Data records
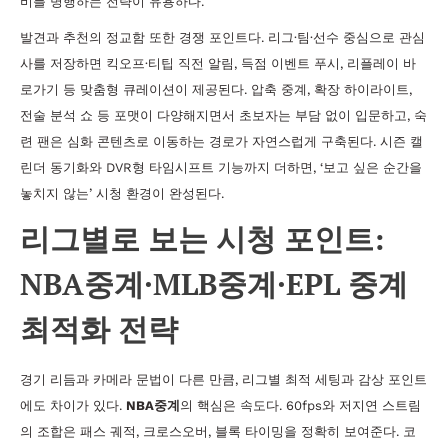
비를 병행하는 전략이 유용하다.
발견과 추천의 정교함 또한 경쟁 포인트다. 리그·팀·선수 중심으로 관심
사를 저장하면 킥오프·티팁 직전 알림, 득점 이벤트 푸시, 리플레이 바
로가기 등 맞춤형 큐레이션이 제공된다. 압축 중계, 확장 하이라이트,
전술 분석 쇼 등 포맷이 다양해지면서 초보자는 부담 없이 입문하고, 숙
련 팬은 심화 콘텐츠로 이동하는 경로가 자연스럽게 구축된다. 시즌 캘
린더 동기화와 DVR형 타임시프트 기능까지 더하면, ‘보고 싶은 순간을
놓치지 않는’ 시청 환경이 완성된다.
리그별로 보는 시청 포인트:
NBA중계·MLB중계·EPL 중계
최적화 전략
경기 리듬과 카메라 문법이 다른 만큼, 리그별 최적 세팅과 감상 포인트
에도 차이가 있다.
NBA중계
의 핵심은 속도다. 60fps와 저지연 스트림
의 조합은 패스 궤적, 크로스오버, 블록 타이밍을 정확히 보여준다. 코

**Description of the task:** Please copy the data shown above, line by line and exactly, omitting the images.

**Task response:**
비를 병행하는 전략이 유용하다.
발견과 추천의 정교함 또한 경쟁 포인트다. 리그·팀·선수 중심으로 관심
사를 저장하면 킥오프·티팁 직전 알림, 득점 이벤트 푸시, 리플레이 바
로가기 등 맞춤형 큐레이션이 제공된다. 압축 중계, 확장 하이라이트,
전술 분석 쇼 등 포맷이 다양해지면서 초보자는 부담 없이 입문하고, 숙
련 팬은 심화 콘텐츠로 이동하는 경로가 자연스럽게 구축된다. 시즌 캘
린더 동기화와 DVR형 타임시프트 기능까지 더하면, ‘보고 싶은 순간을
놓치지 않는’ 시청 환경이 완성된다.
리그별로 보는 시청 포인트:
NBA중계·MLB중계·EPL 중계
최적화 전략
경기 리듬과 카메라 문법이 다른 만큼, 리그별 최적 세팅과 감상 포인트
에도 차이가 있다.
NBA중계
의 핵심은 속도다. 60fps와 저지연 스트림
의 조합은 패스 궤적, 크로스오버, 블록 타이밍을 정확히 보여준다. 코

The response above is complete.